_Problem statement_. Pull out every line with the word "cookies" from the entries below.

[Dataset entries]
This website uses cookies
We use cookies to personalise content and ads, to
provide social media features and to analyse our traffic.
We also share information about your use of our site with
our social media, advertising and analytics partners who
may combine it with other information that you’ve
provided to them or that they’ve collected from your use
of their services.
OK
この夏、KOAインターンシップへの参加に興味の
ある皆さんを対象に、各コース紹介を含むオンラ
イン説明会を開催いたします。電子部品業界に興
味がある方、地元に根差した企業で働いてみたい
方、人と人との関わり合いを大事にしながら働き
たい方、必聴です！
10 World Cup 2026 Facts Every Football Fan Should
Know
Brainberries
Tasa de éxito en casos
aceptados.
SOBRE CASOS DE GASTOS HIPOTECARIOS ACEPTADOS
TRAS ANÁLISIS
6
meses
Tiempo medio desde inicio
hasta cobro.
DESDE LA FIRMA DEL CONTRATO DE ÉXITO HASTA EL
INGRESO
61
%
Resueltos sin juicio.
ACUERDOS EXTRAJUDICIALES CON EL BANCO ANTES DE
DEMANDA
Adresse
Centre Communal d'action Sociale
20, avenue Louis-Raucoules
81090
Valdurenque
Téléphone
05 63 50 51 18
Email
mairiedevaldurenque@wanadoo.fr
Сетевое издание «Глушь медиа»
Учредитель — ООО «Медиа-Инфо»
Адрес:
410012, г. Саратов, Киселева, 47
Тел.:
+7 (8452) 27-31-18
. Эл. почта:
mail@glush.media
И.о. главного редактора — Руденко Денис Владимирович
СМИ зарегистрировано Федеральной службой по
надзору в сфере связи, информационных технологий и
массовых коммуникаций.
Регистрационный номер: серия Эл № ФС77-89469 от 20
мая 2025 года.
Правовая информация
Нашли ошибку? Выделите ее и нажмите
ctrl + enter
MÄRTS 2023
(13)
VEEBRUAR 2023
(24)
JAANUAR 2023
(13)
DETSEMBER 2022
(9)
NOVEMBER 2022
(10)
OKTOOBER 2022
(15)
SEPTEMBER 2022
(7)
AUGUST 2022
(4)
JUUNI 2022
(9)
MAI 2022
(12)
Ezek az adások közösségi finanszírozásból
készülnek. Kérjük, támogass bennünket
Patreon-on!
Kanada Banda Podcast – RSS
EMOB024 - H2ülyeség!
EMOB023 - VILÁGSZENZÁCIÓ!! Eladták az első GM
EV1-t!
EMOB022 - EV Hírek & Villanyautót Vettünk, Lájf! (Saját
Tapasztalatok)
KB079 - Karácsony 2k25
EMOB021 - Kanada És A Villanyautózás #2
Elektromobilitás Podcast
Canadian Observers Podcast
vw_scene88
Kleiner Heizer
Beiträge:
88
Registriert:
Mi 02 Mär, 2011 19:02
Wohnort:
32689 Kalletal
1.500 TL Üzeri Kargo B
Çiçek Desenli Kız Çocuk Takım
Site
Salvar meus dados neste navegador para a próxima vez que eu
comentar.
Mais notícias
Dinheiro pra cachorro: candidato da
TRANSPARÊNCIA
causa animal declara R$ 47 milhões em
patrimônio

_Task answer_.
This website uses cookies
We use cookies to personalise content and ads, to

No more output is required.